WASHINGTON, July 12, 2016 - Capping years of committee work and weeks of tough House/Senate negotiations on comprehensive energy legislation, the Senate voted 84 to 3 Tuesday afternoon to convene a conference to reconcile competing House and Senate bills.

Both chambers leave town Friday for the party conventions and a seven-week summer break and won’t return until Sept. 6. But Senate Energy Committee Chair Lisa Murkowski, R-Alaska, is confident that steady progress on merging the sharply different House and Senate energy bills, S. 2012 and H.R. 8, will continue during the recess. That’s because Tuesday’s Senate votes to go to conference and to appoint the conferees that will meet with their House counterparts allow staff members to get to work during the break to hammer out differences.

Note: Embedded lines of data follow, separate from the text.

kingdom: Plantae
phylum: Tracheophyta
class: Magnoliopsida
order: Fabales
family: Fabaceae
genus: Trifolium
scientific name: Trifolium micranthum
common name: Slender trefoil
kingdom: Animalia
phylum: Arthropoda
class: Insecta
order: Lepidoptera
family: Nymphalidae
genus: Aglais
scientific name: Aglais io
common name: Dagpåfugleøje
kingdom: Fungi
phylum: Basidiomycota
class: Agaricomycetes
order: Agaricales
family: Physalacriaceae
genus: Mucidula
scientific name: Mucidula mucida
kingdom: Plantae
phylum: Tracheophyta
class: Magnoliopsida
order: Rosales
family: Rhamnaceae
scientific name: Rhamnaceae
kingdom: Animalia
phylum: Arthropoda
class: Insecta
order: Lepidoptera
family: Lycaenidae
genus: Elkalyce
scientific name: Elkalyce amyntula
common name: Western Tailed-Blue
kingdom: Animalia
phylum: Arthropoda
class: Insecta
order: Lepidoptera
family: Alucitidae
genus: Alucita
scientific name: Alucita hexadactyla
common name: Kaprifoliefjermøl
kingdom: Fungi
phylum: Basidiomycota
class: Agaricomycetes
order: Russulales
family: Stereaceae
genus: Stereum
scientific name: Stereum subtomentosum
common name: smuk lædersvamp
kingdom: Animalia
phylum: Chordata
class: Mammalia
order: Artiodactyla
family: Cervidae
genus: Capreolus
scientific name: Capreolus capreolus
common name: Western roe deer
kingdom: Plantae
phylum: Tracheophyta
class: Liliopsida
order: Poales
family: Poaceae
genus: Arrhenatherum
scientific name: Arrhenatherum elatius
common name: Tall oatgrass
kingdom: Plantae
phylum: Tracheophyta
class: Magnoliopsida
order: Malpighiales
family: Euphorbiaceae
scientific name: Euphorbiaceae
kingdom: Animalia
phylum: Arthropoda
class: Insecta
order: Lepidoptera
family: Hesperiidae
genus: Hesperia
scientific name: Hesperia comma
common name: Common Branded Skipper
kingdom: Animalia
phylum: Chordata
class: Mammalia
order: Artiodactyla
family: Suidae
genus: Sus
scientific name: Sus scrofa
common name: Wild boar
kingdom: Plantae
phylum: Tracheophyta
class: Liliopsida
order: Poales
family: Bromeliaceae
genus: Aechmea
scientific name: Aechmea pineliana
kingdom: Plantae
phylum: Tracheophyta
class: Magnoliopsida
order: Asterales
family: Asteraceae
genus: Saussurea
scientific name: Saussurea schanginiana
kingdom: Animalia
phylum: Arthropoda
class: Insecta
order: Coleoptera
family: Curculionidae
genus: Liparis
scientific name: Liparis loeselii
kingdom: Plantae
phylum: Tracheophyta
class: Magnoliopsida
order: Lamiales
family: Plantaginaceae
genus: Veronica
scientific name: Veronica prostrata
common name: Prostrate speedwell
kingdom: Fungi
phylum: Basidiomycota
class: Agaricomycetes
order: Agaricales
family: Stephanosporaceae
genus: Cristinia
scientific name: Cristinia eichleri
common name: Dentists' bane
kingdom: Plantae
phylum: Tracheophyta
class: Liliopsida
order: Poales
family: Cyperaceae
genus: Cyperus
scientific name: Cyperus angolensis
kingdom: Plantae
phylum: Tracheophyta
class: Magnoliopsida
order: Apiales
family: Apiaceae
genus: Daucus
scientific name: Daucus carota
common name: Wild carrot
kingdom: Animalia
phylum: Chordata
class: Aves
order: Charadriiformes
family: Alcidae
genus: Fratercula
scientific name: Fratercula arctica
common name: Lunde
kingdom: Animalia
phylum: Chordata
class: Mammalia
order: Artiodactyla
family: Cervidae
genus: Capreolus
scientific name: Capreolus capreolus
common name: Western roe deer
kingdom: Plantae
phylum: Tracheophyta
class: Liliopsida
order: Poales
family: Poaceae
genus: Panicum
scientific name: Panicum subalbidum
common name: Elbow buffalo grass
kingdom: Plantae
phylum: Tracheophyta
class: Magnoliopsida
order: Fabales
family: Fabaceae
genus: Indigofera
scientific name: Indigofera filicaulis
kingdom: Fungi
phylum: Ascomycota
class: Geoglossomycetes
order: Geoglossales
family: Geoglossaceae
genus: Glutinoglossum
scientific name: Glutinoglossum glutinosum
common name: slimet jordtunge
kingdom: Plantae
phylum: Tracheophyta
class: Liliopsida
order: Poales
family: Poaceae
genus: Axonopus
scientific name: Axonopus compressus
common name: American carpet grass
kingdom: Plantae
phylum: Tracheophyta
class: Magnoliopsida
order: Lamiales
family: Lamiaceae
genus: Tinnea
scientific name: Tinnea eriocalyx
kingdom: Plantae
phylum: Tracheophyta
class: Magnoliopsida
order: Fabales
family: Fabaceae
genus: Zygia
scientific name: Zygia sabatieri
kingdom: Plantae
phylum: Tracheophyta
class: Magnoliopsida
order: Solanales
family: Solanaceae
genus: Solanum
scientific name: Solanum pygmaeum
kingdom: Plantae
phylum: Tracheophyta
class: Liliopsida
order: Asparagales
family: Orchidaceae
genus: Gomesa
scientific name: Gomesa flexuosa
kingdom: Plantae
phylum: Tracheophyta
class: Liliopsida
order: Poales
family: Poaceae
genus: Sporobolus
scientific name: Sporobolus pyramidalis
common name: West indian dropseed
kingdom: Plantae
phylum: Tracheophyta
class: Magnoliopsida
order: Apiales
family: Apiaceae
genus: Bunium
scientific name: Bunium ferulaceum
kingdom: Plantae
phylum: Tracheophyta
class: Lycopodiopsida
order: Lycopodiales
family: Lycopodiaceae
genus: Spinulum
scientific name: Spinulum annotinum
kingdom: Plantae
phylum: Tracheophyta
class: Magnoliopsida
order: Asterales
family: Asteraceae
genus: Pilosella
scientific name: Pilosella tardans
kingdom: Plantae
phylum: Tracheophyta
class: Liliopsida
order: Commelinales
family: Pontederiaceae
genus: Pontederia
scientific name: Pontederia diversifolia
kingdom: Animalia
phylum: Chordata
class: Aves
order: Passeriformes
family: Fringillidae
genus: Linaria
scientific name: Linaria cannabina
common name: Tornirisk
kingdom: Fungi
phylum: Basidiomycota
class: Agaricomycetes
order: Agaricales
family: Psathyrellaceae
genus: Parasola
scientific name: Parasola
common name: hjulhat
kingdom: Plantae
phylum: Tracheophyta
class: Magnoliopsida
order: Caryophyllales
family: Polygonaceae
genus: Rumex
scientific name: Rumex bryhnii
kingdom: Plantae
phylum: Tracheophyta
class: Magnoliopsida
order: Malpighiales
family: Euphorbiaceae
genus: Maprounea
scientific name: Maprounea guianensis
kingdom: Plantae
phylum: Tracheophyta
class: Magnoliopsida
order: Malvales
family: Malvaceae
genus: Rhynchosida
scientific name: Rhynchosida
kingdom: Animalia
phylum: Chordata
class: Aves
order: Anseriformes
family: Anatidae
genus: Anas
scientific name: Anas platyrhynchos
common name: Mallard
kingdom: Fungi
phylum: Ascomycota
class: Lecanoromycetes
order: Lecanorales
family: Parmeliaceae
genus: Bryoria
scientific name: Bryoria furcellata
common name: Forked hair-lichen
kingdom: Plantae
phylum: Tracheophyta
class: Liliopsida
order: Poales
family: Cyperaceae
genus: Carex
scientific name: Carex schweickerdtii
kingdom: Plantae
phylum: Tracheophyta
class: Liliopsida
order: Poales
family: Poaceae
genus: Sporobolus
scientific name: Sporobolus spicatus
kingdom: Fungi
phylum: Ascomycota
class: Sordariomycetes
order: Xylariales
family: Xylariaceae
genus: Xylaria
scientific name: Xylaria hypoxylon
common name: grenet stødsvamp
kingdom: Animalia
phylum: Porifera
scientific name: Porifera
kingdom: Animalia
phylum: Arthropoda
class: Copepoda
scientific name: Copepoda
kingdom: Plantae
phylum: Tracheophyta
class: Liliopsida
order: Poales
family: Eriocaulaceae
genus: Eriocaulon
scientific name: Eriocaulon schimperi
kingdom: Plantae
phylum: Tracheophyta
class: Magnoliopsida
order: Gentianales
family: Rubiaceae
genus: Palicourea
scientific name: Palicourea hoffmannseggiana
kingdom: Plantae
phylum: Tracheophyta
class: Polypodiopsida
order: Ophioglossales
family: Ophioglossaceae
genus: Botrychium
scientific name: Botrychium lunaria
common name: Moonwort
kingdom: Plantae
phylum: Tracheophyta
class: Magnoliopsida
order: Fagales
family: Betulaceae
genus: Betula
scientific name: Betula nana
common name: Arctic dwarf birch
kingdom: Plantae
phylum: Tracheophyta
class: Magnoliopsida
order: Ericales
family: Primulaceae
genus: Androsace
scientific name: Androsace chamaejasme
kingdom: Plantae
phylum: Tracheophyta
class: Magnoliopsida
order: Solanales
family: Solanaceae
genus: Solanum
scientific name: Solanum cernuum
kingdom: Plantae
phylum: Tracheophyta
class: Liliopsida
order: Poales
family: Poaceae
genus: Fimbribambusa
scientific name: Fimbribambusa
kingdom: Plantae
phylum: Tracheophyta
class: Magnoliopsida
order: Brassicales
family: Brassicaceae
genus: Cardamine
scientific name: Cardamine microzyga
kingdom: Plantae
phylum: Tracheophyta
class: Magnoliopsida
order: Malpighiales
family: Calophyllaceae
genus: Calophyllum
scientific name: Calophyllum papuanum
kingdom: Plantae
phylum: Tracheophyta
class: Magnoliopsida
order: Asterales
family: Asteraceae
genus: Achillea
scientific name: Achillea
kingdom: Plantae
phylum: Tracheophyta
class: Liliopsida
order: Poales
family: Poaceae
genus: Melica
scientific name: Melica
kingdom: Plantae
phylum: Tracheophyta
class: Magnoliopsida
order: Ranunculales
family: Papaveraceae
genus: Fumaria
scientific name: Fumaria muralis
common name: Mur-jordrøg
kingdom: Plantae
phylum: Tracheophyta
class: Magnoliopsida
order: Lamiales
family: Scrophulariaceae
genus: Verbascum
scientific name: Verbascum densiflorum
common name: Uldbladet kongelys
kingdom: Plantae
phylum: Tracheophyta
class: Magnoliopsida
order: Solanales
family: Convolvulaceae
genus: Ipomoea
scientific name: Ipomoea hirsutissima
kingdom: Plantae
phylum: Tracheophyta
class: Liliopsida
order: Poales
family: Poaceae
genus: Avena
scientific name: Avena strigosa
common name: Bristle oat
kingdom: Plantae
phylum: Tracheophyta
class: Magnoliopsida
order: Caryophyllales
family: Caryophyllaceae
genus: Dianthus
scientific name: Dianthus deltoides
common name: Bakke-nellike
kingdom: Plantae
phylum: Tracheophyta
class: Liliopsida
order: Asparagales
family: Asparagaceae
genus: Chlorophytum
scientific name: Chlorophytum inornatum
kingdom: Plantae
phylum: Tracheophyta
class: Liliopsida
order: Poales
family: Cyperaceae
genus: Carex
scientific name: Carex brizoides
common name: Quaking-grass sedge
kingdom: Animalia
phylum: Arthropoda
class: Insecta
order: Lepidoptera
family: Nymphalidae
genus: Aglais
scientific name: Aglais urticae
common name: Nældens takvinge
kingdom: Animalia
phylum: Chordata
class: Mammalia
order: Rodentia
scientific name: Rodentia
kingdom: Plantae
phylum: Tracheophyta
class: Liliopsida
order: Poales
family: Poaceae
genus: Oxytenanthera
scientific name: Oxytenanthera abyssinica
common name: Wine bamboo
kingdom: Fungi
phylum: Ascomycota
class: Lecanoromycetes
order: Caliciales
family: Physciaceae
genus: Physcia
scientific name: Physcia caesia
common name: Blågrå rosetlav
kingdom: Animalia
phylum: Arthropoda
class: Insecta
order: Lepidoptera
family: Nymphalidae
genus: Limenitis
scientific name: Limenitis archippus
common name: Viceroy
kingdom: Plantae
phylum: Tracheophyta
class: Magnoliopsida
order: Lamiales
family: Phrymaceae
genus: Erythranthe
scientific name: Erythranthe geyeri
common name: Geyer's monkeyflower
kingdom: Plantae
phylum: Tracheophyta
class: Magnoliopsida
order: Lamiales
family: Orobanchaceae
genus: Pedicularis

With members gone for the summer, Murkowski explained, committee staff will be free to do “a lot of legwork that has to go on…. just kind of getting organized.”

In closing appeals before the vote, Murkowski and Maria Cantwell of Washington, the Energy Committee’s ranking Democrat, stressed that their colleagues should support going to conference, now that the House has agreed not to pursue any of the provisions in that chamber’s bill that have triggered White House veto threats.

Leading up to the vote, Murkowski and Cantwell issued a joint statement following lengthy negotiating sessions with House Energy and Commerce Chairman Fred Upton, R-Mich., and House Natural Resources Chair Rob Bishop, R-Utah. The House and Senate leaders “spent many hours hammering out an agreement on a process and ground rules that will generate a conference report they can both support,” Murkowski and Cantwell said in their statement, adding, “The House Republicans have also agreed a final conference report will not contain measures the president would veto.”

The veto-threatened “poison pill” provisions in the House bill include measures that Democrats charge would increase fossil fuel production by facilitating new pipelines and exports terminals, weaken energy efficiency standards, and undermine key environmental protection laws. The concerns shared by Democrats and some environmentalists are spelled out in a July 5 Agri-Pulse story titled, “What’s preventing a House/Senate energy bill conference?”

In her remarks Tuesday, Murkowski said her committee wrote a solidly bipartisan energy bill because she and Cantwell jointly recognized that “we needed to update our country’s energy laws, and in order to get a good product we were going to have to work cooperatively and collaboratively.” She said the result was “an overwhelmingly bipartisan vote – 85 senators voting in favor of the first major energy bill to pass this chamber in nearly a decade.”

Murkowski concluded by promising to deliver “a final bill that can pass both chambers and be signed into law by the president.” She said she will accomplish this “by seeking consensus over partisan division.”

Cantwell also urged her colleagues to move forward on going to conference on the energy bill. She stressed that the Senate bill includes “modernizing the electricity grid, building next generation investments in energy, smart buildings, advanced composite materials, energy storage, improving cybersecurity, critical infrastructure, and the energy workforce for tomorrow.”

Acknowledging that “there are many thorny issues still to be addressed,” in the House bill “on water and fire and a variety of other issues, Cantwell said the point is to move forward to resolve such issues. For a list of conferees, click here.

Despite the optimism from Cantwell and Murkowski, Tuesday’s vote to proceed won’t please everyone.

The environmental group Friends of the Earth responded immediately with a press release titled

“Senator Cantwell moves forward with dirty energy bill.” The organization’s Climate and Energy Program Director Benjamin Schreiber charged that “The Senate bill that Senator Cantwell drafted undermines climate science by dictating that government scientists should treat biomass as carbon neutral. It will increase fracking by making it easier to build infrastructure for this polluting industry. And the House bill is even worse.”

There’s also been positive feedback. National Rural Electric Cooperative Association (NRECA) Interim CEO Jeffrey Connor said, “We’re encouraged that House and Senate lawmakers are serious about trying to produce the first update to our energy policy in nearly a decade. America’s electric cooperatives support efforts to modernize our nation’s energy policy, and we urge the conference committee to develop legislation to speed electricity infrastructure development, promote electric grid reliability and keep electricity affordable for all Americans.”